What? Too early for cheery singing? How are you this morning, Shakers? I know someone who is already having a craptastic day, as this news hit the wires:

WASHINGTON (AP) - Texas officials paid Supreme Court nominee Harriet Miers' family more than $100,000 for a small piece of land in 2000 - 10 times the land's worth - despite the state's objections to the way the price was determined, Knight Ridder Newspapers reported Saturday.

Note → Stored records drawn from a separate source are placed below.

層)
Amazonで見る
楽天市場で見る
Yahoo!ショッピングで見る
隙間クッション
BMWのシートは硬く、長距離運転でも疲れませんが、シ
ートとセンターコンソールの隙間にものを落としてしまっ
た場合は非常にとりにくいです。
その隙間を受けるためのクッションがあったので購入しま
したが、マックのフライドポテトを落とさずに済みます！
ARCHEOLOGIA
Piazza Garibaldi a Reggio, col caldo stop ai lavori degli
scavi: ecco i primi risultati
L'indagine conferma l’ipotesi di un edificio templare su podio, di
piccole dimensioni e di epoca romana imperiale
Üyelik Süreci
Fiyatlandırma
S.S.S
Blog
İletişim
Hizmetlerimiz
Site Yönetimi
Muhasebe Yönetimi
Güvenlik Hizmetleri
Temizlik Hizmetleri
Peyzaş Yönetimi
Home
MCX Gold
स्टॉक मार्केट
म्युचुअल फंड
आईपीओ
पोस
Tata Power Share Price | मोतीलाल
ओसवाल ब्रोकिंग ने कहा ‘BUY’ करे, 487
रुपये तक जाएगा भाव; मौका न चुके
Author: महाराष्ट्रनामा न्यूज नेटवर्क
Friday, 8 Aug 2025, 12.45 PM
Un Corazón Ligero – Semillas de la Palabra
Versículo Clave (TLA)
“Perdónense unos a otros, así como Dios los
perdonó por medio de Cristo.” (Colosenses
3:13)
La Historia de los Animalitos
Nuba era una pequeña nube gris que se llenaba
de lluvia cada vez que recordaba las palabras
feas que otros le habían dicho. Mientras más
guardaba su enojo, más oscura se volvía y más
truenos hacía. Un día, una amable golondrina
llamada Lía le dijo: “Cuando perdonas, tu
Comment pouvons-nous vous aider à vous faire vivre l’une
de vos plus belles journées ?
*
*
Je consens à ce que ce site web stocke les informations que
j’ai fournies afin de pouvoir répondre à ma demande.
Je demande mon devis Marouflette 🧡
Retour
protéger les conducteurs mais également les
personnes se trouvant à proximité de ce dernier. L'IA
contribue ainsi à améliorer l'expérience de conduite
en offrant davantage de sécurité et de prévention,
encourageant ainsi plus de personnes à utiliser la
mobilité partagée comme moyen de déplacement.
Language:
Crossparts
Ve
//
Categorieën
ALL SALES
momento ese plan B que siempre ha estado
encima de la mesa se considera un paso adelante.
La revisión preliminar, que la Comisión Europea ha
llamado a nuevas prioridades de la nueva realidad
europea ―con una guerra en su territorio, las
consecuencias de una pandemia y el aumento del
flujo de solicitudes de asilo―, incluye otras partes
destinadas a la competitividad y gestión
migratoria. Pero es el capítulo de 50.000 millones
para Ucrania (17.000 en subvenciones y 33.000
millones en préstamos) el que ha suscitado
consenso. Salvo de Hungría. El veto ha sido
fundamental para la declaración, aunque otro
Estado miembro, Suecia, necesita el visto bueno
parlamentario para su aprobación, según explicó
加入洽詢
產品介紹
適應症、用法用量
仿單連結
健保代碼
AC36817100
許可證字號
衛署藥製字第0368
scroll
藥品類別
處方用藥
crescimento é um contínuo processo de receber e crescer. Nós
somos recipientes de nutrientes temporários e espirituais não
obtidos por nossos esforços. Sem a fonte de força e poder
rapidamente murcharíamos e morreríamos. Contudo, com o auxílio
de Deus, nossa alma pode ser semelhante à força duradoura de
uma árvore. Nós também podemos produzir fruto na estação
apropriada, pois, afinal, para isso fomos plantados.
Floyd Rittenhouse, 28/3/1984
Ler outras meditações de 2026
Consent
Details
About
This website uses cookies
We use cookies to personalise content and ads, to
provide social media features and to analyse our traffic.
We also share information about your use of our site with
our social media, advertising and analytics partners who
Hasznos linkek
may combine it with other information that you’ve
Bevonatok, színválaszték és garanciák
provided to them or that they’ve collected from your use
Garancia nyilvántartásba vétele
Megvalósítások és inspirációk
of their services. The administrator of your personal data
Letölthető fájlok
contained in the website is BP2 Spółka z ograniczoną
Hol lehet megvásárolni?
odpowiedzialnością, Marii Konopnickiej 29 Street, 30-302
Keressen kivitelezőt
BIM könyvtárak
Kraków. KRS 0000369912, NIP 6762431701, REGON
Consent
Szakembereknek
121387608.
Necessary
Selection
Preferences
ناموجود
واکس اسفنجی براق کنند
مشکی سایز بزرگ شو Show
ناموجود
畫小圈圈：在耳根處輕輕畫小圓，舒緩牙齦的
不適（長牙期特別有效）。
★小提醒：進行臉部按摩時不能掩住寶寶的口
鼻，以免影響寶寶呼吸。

The three-member committee that determined the price included Peggy Lundy, a friend of Miers, and property-rights activist Cathie Adams, Knight Ridder reported. They were appointed to the panel by state District Judge David Evans, who had received at least $5,000 in campaign contributions from Miers' law firm.

[...]

According to Knight Ridder, the land - which was part of a large Superfund pollution cleanup site - was valued at less than 30 cents a square foot. But the panel recommended paying nearly $5 a square foot for it.

The price was later reduced from $106,915 to $80,915, but Miers has yet to return the $26,000 difference to the state, said the story by Jack Douglas Jr. and Stephen Henderson.

``Nothing indicates that Miers sought out the judge or engineered the appointments to the panel, but there's also no indication that she reported the potential conflicts of interest in the case or tried to avoid them,'' the story said


Of course she didn't! That would require something called honesty and if we've learned anything about Bush's cronies, they're anything but honest (and they're greedy). She is sounding like a real peach to be a Supreme Court Justice, isn't she?

Sounds like Harriet and the Bush admin will be spending the day coming up with more bullshit excuses for the worthiness of her nomination. But me? Today I shall be packing for a surprise vacation, watching the Bengals vs. Steelers game (Who Dey, baby!), and heading over to the in-laws for a 93rd birthday party tonight. What are your plans?